**TEXTO PARA ANÁLISE**
Esse cenário mudou quando a Lei 14.230/2021 passou a exigir a demonstração do periculum in mora para o decreto judicial da indisponibilidade.

Não há dúvida que a ação de improbidade deve ser reservada para infrações realmente graves, as quais precisam ser severa e exemplarmente combatidas. Isso implica evitar pedidos genéricos de condenação, os quais conduzem “à eternização dos litígios, usualmente envolvendo disputas políticas (mais do que jurídicas)”[6]. Dessa forma, o combate à improbidade deve ganhar mais agilidade e eficiência. Parafraseando Yves Strickler: se tudo se torna ato de improbidade, nada mais o é[7].

Atualmente, portanto, exige-se a demonstração concreta do periculum in mora e da probabilidade do direito (Lei 14.230/2021, art. 16, § 3.º) – ou seja, os requisitos legais previstos no artigo 300 do Código de Processo Civil (CPC) de 2015. Mas eles seriam exigíveis nas decisões de indisponibilidade de bens já proferidas sob a égide da lei anterior e com base no periculum in mora meramente presumido?

Para definir essa questão, em maio de 2024, o STJ afetou os Recursos Especiais 2.074.601, 2.076.137, 2.076.911, 2.078.360 e 2.089.767 como paradigmas do Tema 1257. A questão submetida a julgamento visa definir a possibilidade ou não de aplicação da nova Lei de Improbidade Administrativa a processos em curso, iniciados na vigência da Lei 8.429/1992, para regular o procedimento da tutela provisória de indisponibilidade de bens.

Nosso sistema admite a aplicação retroativa da lei nova (menos gravosa) para beneficiar os réus (Constituição Federal, art. 5.º, XL). Ainda que o texto da Carta se refira à lei penal, a garantia aplica-se ao direito sancionador de um modo geral[8]. Exatamente por essa razão, deve-se concluir que, nas ações de improbidade e nas ações baseadas na Lei Anticorrupção, as garantias constitucionais devem ter densidade equivalente ao processo penal[9].

Mas é necessário avaliar também a aplicação da lei processual aos atos cujos efeitos se protraem no tempo. Nesses, pouco importa a natureza do ato praticado (se de direito material ou processual), pois, nas relações de trato continuado ou nos atos que se alongam temporalmente, admite-se sempre a incidência da lei nova.

O Supremo Tribunal Federal (STF) já decidiu, em sede do Tema 1199 de Repercussão Geral[10], sobre a possibilidade de “retroatividade da nova Lei 14.230/2021 para atingir aos atos de improbidade administrativa culposos praticados na vigência do texto anterior da lei, porém sem condenação transitada em julgado”.

No voto condutor, o ministro Alexandre de Moraes ressaltou que “a retroatividade da nova lei dirige-se para abrandar o poder de punir do Estado, impondo-lhe limitações materiais e temporais mais compatíveis com a dignidade dos acusados e com o direito à duração razoável do processo”, mas não se pode “falar que a retroatividade atingiria atos jurídicos processuais perfeitos e acabados”, uma vez que o direito de punir só está perfeito e acabado “quando a sentença condenatória transita em julgado”[11].

**TAREFA A**
Responda às perguntas abaixo com base no texto sobre improbidade administrativa.
(i) Em que artigo do Código de Processo Civil de 2015 estão previstos os requisitos legais hoje exigidos para a indisponibilidade?
(ii) Em que mês e ano o STJ afetou os recursos especiais como paradigmas do Tema 1257?
(iii) Que dispositivo da Constituição Federal admite a aplicação retroativa da lei nova menos gravosa para beneficiar os réus?
**TAREFA B**
Explique, em até três frases e segundo o texto sobre improbidade administrativa, por que as garantias constitucionais nas ações de improbidade e nas ações baseadas na Lei Anticorrupção devem ter densidade equivalente à do processo penal.
**TAREFA C**
Redija a continuação do texto sobre improbidade administrativa a partir da última frase apresentada.

**MATERIAL EXTRAÍDO**
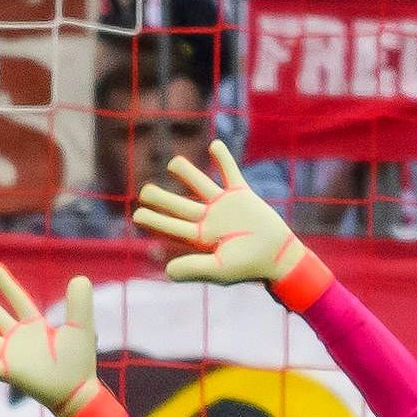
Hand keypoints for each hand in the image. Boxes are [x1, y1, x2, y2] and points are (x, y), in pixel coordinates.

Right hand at [0, 266, 98, 410]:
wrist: (77, 391)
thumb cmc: (79, 361)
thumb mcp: (81, 327)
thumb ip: (80, 303)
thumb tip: (80, 278)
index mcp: (34, 324)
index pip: (18, 299)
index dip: (6, 284)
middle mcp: (18, 337)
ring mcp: (11, 355)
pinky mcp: (10, 373)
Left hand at [131, 142, 310, 286]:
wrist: (280, 257)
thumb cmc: (250, 267)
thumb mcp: (220, 270)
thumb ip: (194, 269)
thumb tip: (167, 271)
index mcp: (202, 238)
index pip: (173, 227)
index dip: (155, 220)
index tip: (137, 214)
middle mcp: (210, 220)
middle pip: (180, 206)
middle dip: (162, 198)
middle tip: (145, 190)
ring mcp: (225, 206)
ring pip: (201, 185)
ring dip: (187, 173)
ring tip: (172, 163)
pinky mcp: (242, 195)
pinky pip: (231, 173)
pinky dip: (223, 159)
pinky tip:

**RESPOSTA FINAL A**
(i) No artigo 300.
(ii) Em maio de 2024.
(iii) O art. 5.º, XL.

**RESPOSTA FINAL B**
A Constituição admite a aplicação retroativa da lei nova menos gravosa para beneficiar os réus. Embora o texto da Carta se refira à lei penal, essa garantia se aplica ao direito sancionador de modo geral. Por essa razão, as garantias constitucionais nessas ações devem ter densidade equivalente à do processo penal.

**RESPOSTA FINAL C**
A tese definida no Tema 1199 do STF admite a possibilidade de retroatividade dos aspectos materiais da nova Lei 14.230/2021, fazendo a ressalva de que a retroatividade não atinge situações jurídicas já consolidadas.

A indisponibilidade de bens é medida cautelar de natureza provisória, de caráter precário[12], que visa resguardar o direito material a ser tutelado ao final do processo. Importa em efeitos de direito material ao constranger o patrimônio do atingido. Como medida liminar, pode ser revista a qualquer tempo (CPC, art. 296). Assim, é possível a sua revogação ou modificação, se no curso do processo sobrevierem alterações (fáticas ou legislativas) que modifiquem a situação fático-jurídica vigente no momento do proferimento da decisão.

A Lei 14.230/2021, ao estabelecer novos requisitos para a concessão da cautelar – uma vez que passou a exigir a demonstração do requisito da urgência, além da plausibilidade do direito invocado, para o deferimento da indisponibilidade de bens em sede de ação de improbidade administrativa –, provoca uma alteração fático-jurídica que autoriza a revogação da decisão, desde que não sejam preenchidos os novos requisitos autorizadores da medida.

Se, do ponto de vista do direito material, a lei mais benéfica deve retroagir para beneficiar o réu, o mesmo deve ocorrer em relação aos efeitos concretos da aplicação do direito processual.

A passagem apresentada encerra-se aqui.